Les pays africains ont le temps de se coordonner et de présenter une réponse commune
Les implications de la crise des tarifs douaniers restent floues, surtout après la volte-face de Trump mercredi. A-t-il suspendu « provisoirement » les hausses pour sauvegarder les apparences ou reviendra-il en force dans trois mois ? Et qu'est-ce que tout cela signifie pour l'AGOA ?
Partageant la plupart des analyses, Stephen Lande, président de Manchester Trade, explique : « L'AGOA est morte pour longtemps. Toutefois, la question reste de savoir si nous pouvons la prolonger pour une courte période, soit par décret administratif, soit par le Congrès, afin d’introduire une approche plus transactionnelle.
» Il ne serait pas bon que l’AGOA laisse un vide sans qu'aucune politique ne prenne sa place. La seule gagnante serait la Chine. Peut-être qu'on pourrait convenir d’une politique alternative au cours de la période de sursis de 90 jours ».
Eckart Naumann, qui collabore avec le Trade Law Centre, estime que, même si les tarifs douaniers « réciproques » sont rétablis, certains bénéficiaires de l'AGOA pourraient encore jouir d'un relatif avantage par rapport à d'autres, étant donné que tous les pays seront confrontés à des tarifs douaniers supplémentaires.
Néanmoins, si des tarifs douaniers élevés sont effectivement imposés aux producteurs de vêtements comme le Lesotho, le Madagascar et l'île Maurice, ces derniers seront fortement désavantagés par rapport au Kenya, par exemple, dont le tarif douanier de base est fixé à 10 %.
Naumann note que les États-Unis ont exempté certains produits de droits de douane, principalement les minéraux et l'énergie. Or, certains de ces produits étant importants pour l'Afrique du Sud, leur exemption maintient en quelque sorte « l'avantage de l'AGOA » pour le pays.

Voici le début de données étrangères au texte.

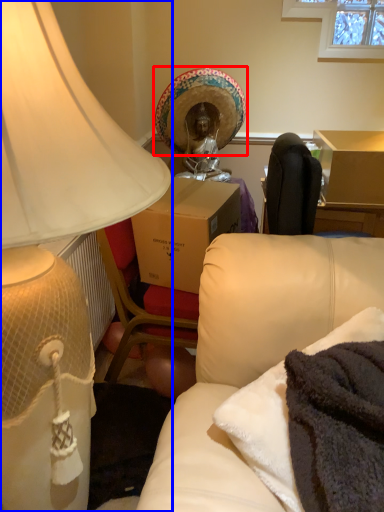
Question: Which object appears closest to the camera in this image, headdress (highlighted by a red box) or lamp (highlighted by a blue box)?

Choices:
 (A) headdress
 (B) lamp

Answer: (B)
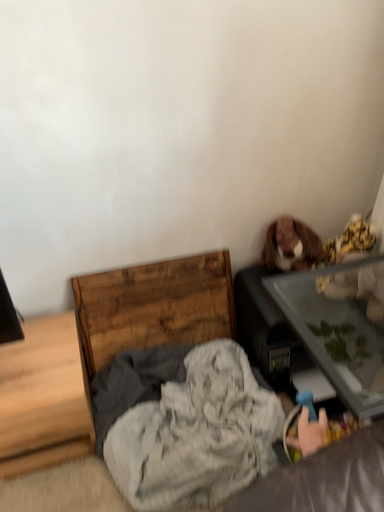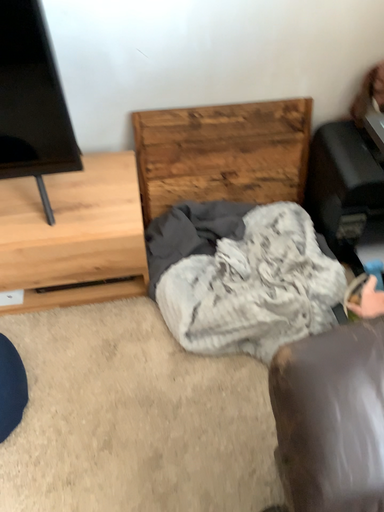
Question: Which way did the camera rotate in the video?

Choices:
 (A) rotated downward
 (B) rotated upward

Answer: (A)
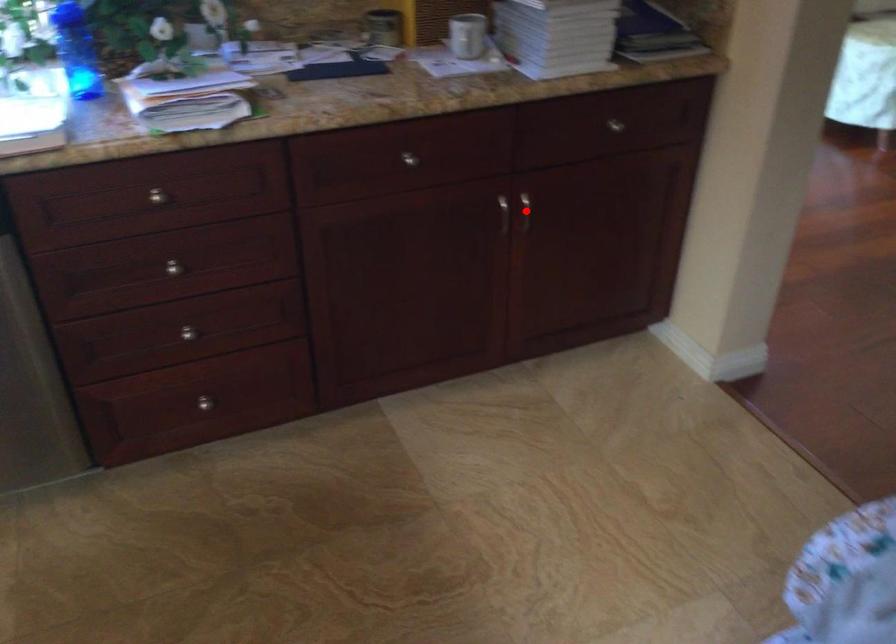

Néanmoins, il précise que « l'environnement politique pour un renouvellement de l'AGOA est actuellement défavorable, bien que cela puisse changer une fois que la situation sera normalisée ». Il suggère aux États africains de forger des alliances commerciales plus solides avec des partenaires fiables dans le cadre d'un système d’échange fondé sur des règles.
Avec ce sursis de 90 jours, les pays africains ont le temps de se coordonner et de présenter une réponse commune à un éventuel rétablissement des hausses des tarifs douaniers. Ils devraient également accélérer la mise en œuvre de l'accord sur la zone de libre-échange continentale africaine, qui offre des alternatives au marché américain.